**PROBLEM DETAILS:** Pull out the text from the entries below and reproduce every line character for character, leaving the pictures out.

**MATERIAL FOR THE TASK:**

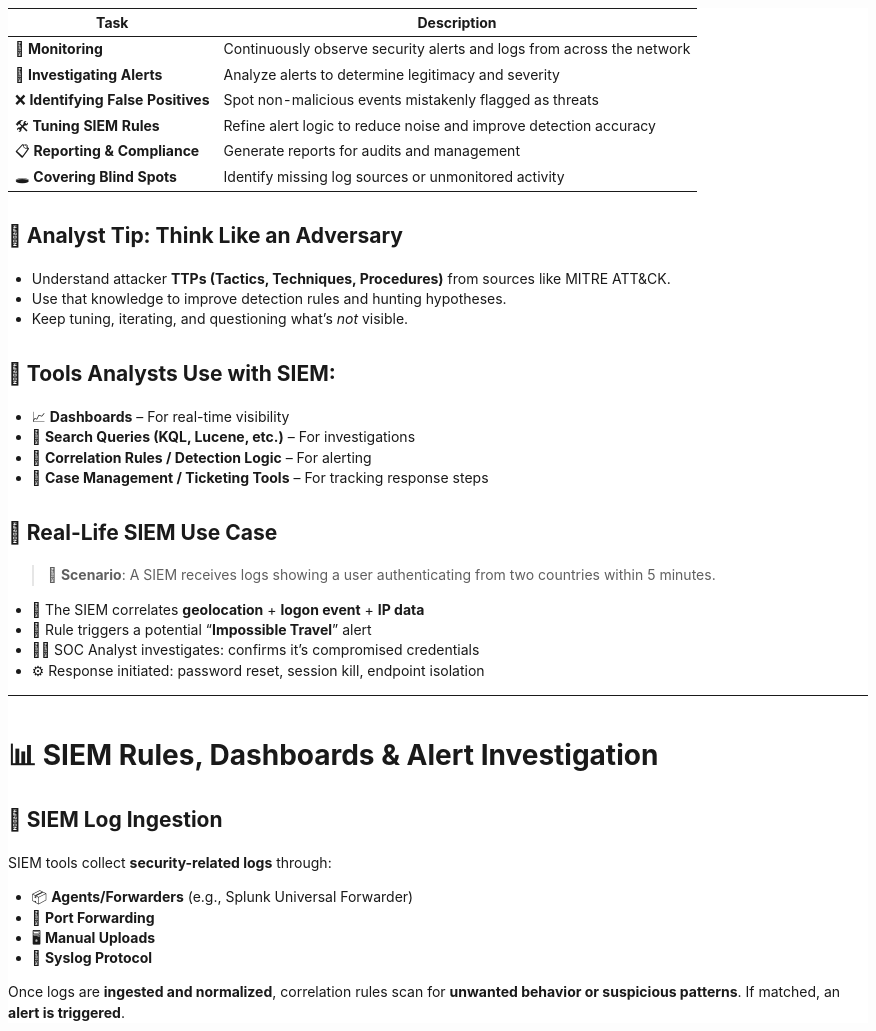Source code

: | Task                              | Description                                                           |
| --------------------------------- | --------------------------------------------------------------------- |
| 📡 **Monitoring**                 | Continuously observe security alerts and logs from across the network |
| 🔎 **Investigating Alerts**       | Analyze alerts to determine legitimacy and severity                   |
| ❌ **Identifying False Positives** | Spot non-malicious events mistakenly flagged as threats               |
| 🛠️ **Tuning SIEM Rules**         | Refine alert logic to reduce noise and improve detection accuracy     |
| 📋 **Reporting & Compliance**     | Generate reports for audits and management                            |
| 🕳️ **Covering Blind Spots**      | Identify missing log sources or unmonitored activity                  |

## 🧠 Analyst Tip: Think Like an Adversary

- Understand attacker **TTPs (Tactics, Techniques, Procedures)** from sources like MITRE ATT&CK.
- Use that knowledge to improve detection rules and hunting hypotheses.
- Keep tuning, iterating, and questioning what’s _not_ visible.
    
## 🧰 Tools Analysts Use with SIEM:

- 📈 **Dashboards** – For real-time visibility
- 🔎 **Search Queries (KQL, Lucene, etc.)** – For investigations
- 🧮 **Correlation Rules / Detection Logic** – For alerting
- 💬 **Case Management / Ticketing Tools** – For tracking response steps

## 🚨 Real-Life SIEM Use Case

> 📌 **Scenario**: A SIEM receives logs showing a user authenticating from two countries within 5 minutes.

- 🔁 The SIEM correlates **geolocation** + **logon event** + **IP data**
- 🧠 Rule triggers a potential “**Impossible Travel**” alert
- 🕵️‍♂️ SOC Analyst investigates: confirms it’s compromised credentials
- ⚙️ Response initiated: password reset, session kill, endpoint isolation

---

# 📊 SIEM Rules, Dashboards & Alert Investigation

## 🧩 SIEM Log Ingestion

SIEM tools collect **security-related logs** through:

- 📦 **Agents/Forwarders** (e.g., Splunk Universal Forwarder)
- 🔌 **Port Forwarding**
- 🖥️ **Manual Uploads**
- 📡 **Syslog Protocol**
    
Once logs are **ingested and normalized**, correlation rules scan for **unwanted behavior or suspicious patterns**. If matched, an **alert is triggered**.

**ANSWER TO THE EXERCISE:**
Source code

: | Task                              | Description                                                           |
| --------------------------------- | --------------------------------------------------------------------- |
| 📡 **Monitoring**                 | Continuously observe security alerts and logs from across the network |
| 🔎 **Investigating Alerts**       | Analyze alerts to determine legitimacy and severity                   |
| ❌ **Identifying False Positives** | Spot non-malicious events mistakenly flagged as threats               |
| 🛠️ **Tuning SIEM Rules**         | Refine alert logic to reduce noise and improve detection accuracy     |
| 📋 **Reporting & Compliance**     | Generate reports for audits and management                            |
| 🕳️ **Covering Blind Spots**      | Identify missing log sources or unmonitored activity                  |

## 🧠 Analyst Tip: Think Like an Adversary

- Understand attacker **TTPs (Tactics, Techniques, Procedures)** from sources like MITRE ATT&CK.
- Use that knowledge to improve detection rules and hunting hypotheses.
- Keep tuning, iterating, and questioning what’s _not_ visible.
    
## 🧰 Tools Analysts Use with SIEM:

- 📈 **Dashboards** – For real-time visibility
- 🔎 **Search Queries (KQL, Lucene, etc.)** – For investigations
- 🧮 **Correlation Rules / Detection Logic** – For alerting
- 💬 **Case Management / Ticketing Tools** – For tracking response steps

## 🚨 Real-Life SIEM Use Case

> 📌 **Scenario**: A SIEM receives logs showing a user authenticating from two countries within 5 minutes.

- 🔁 The SIEM correlates **geolocation** + **logon event** + **IP data**
- 🧠 Rule triggers a potential “**Impossible Travel**” alert
- 🕵️‍♂️ SOC Analyst investigates: confirms it’s compromised credentials
- ⚙️ Response initiated: password reset, session kill, endpoint isolation

---

# 📊 SIEM Rules, Dashboards & Alert Investigation

## 🧩 SIEM Log Ingestion

SIEM tools collect **security-related logs** through:

- 📦 **Agents/Forwarders** (e.g., Splunk Universal Forwarder)
- 🔌 **Port Forwarding**
- 🖥️ **Manual Uploads**
- 📡 **Syslog Protocol**
    
Once logs are **ingested and normalized**, correlation rules scan for **unwanted behavior or suspicious patterns**. If matched, an **alert is triggered**.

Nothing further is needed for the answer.